The revitalized neighborhood offers a variety of houses and two gardens on its annual tour.

By MICHAEL CANNING

© St. Petersburg Times, published April 5, 2001


Once desired as a middle ground between the city and the Sulphur Springs resort, the neighborhood of Seminole Heights is now desired as a middle ground between expensive Hyde Park and outlying suburbs.

A handful of residents of the historic neighborhood want to show you why. During the third annual Old Seminole Heights Home Tour on Sunday, 12 of them will open their doors and garden gates to the public.

The tour originates at the Seminole Garden Center at 5810 N Central Ave. There tour maps will be sold for $5. That will also allow you to opt for one of five HARTline trolleys running the tour route on 15-minute intervals. Proceeds will benefit the Centre for Girls, an after-school and weekend resource facility for adolescent females, affiliated with the Centre for Women.

And it's not just their houses the residents will be showing off, but what they feel is a better way of living.

Greg Barnhill, who owns a house on the tour and is a board member of the Old Seminole Heights Neighborhood Association, mentions the advent of some modern housing developments that try to emulate the aesthetics of old neighborhoods.

"They're trying to re-create what we already have," Barnhill said, who moved to Seminole Heights in 1992. "It's a great neighborhood that's centrally located. It has the historic homes that Hyde Park (has). And you're not getting a house that looks like the next four houses on the block."

Seminole Heights also differs from the historic enclaves of South Tampa, in that it does not have a fully revitalized commercial base. That, along with its distance from the bay, makes Seminole Heights an affordable historic alternative to pricey areas such as Hyde Park and Palma Ceia. "The prices are reasonable," Barnhill said.

Donna Hanrahan, who owns a 1920 Mediterranean Revival house featured on the tour, moved from Palma Ceia to Seminole Heights two years ago. "I found I couldn't afford to buy in my own neighborhood when it came time to upsize," she said with a laugh. She and her husband, Byron, have a cottage behind their house in which Donna's mother resides.

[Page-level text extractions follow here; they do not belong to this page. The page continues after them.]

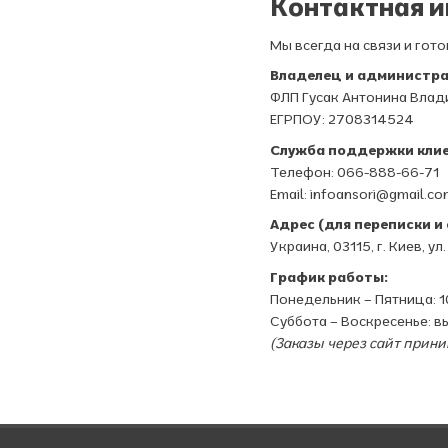
Контактная 
Мы всегда на связи и гот
Владелец и администра
ФЛП Гусак Антонина Вла
ЕГРПОУ: 2708314524
Служба поддержки клие
Телефон: 066-888-66-71
Email: infoansori@gmail.c
Адрес (для переписки 
Украина, 03115, г. Киев, у
График работы:
Понедельник – Пятница: 10
Суббота – Воскресенье: 
(Заказы через сайт прини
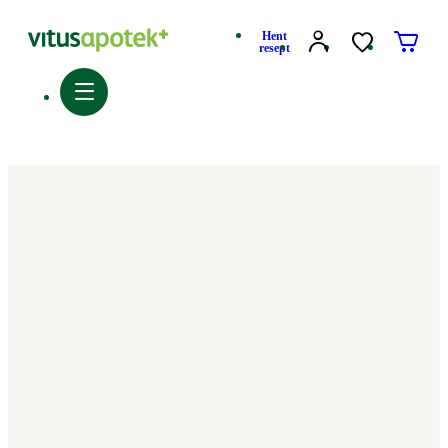
Hent
resept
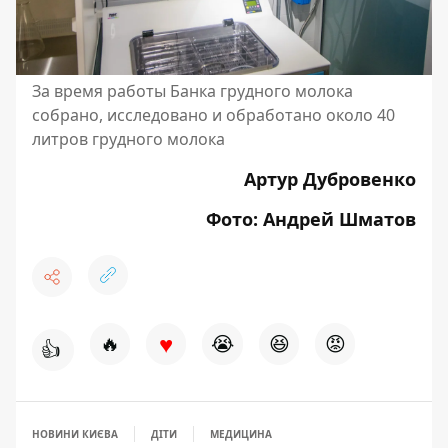
За время работы Банка грудного молока
собрано, исследовано и обработано около 40
литров грудного молока
Артур Дубровенко
Фото: Андрей Шматов
♥
🔥
😭
😆
😡
👍
НОВИНИ КИЄВА
ДІТИ
МЕДИЦИНА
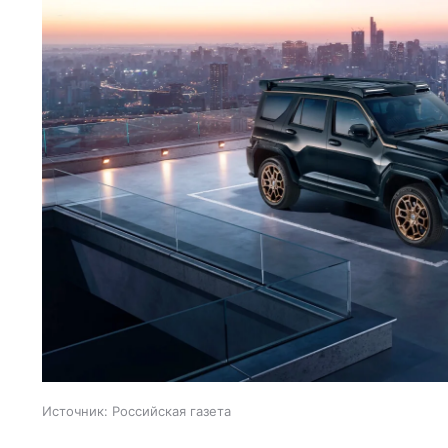
Источник:
Российская газета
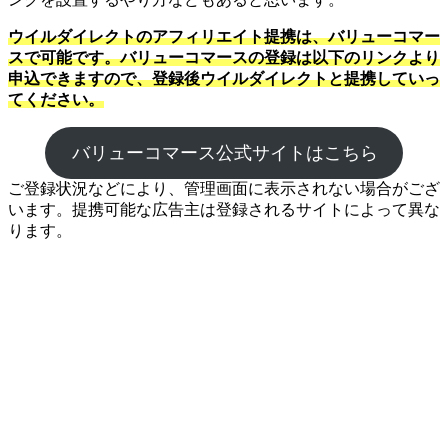
ウイルダイレクトのアフィリエイト提携は、バリューコマー
スで可能です。バリューコマースの登録は以下のリンクより
申込できますので、登録後ウイルダイレクトと提携していっ
てください。
バリューコマース公式サイトはこちら
ご登録状況などにより、管理画面に表示されない場合がござ
います。提携可能な広告主は登録されるサイトによって異な
ります。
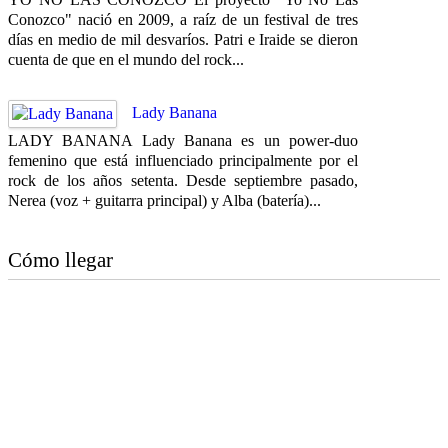
Conozco" nació en 2009, a raíz de un festival de tres
días en medio de mil desvaríos. Patri e Iraide se dieron
cuenta de que en el mundo del rock...
Lady Banana
LADY BANANA Lady Banana es un power-duo
femenino que está influenciado principalmente por el
rock de los años setenta. Desde septiembre pasado,
Nerea (voz + guitarra principal) y Alba (batería)...
Cómo llegar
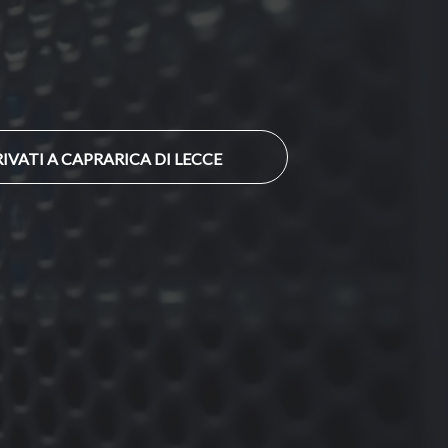
IVATI A CAPRARICA DI LECCE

Although the gentrification of Seminole Heights has been driven primarily by younger professionals moving into the neighborhood, some veteran residents remain. One of them is on the tour, though Bill Leith's garden is the showpiece, not his house.

"I can tell you that the neighborhood in the '30s and '40s looked like the background scenery in the film To Kill a Mockingbird," said Leith, who was born in 1932 and still lives in the house he grew up in. His father built the house in 1925, when Seminole Heights was a stopover between Tampa and the Sulphur Springs resort a couple of miles to the north.

Having witnessed both the rise and decline of the neighborhood, Leith was surprised to see it begin to revitalize again in the late '80s. "Younger people coming in, without a doubt," he says. "Nearness to town. Many parts of Seminole Heights are tree-shaded, and the bungalow style appeals to many people."

Six of the tour's 10 homes are bungalows or have bungalow elements. Colonial Revival, Mediterranean Revival, and post-war vernacular styles are also represented, in houses built between 1912 and 1947. Leith's garden, which sprawls over four lots, and another garden on his street are the tour's two flora showcases.

For the history purists who scoff at post-World War II houses, this might not be their tour.

"It's not a historic home tour," Barnhill said. "It is a home tour of Seminole Heights, which happens to encompass two historic districts. So we're wanting to show everyone that there's a great diversity within Seminole Heights."

Barnhill indicated that houses built within the last decade might be part of future tours. "There are a couple of good examples of positive infill that have been built, or are being built. And we'd like to include those."

Michael Canning can be reached at (813) 226-3408, or at canning@sptimes.com.

AT A GLANCE

Third Annual Old Seminole Heights Home Tour

When: Sunday, noon to 5 p.m.

Where: Tour starts at the Seminole Garden Center, 5810 N Central Ave.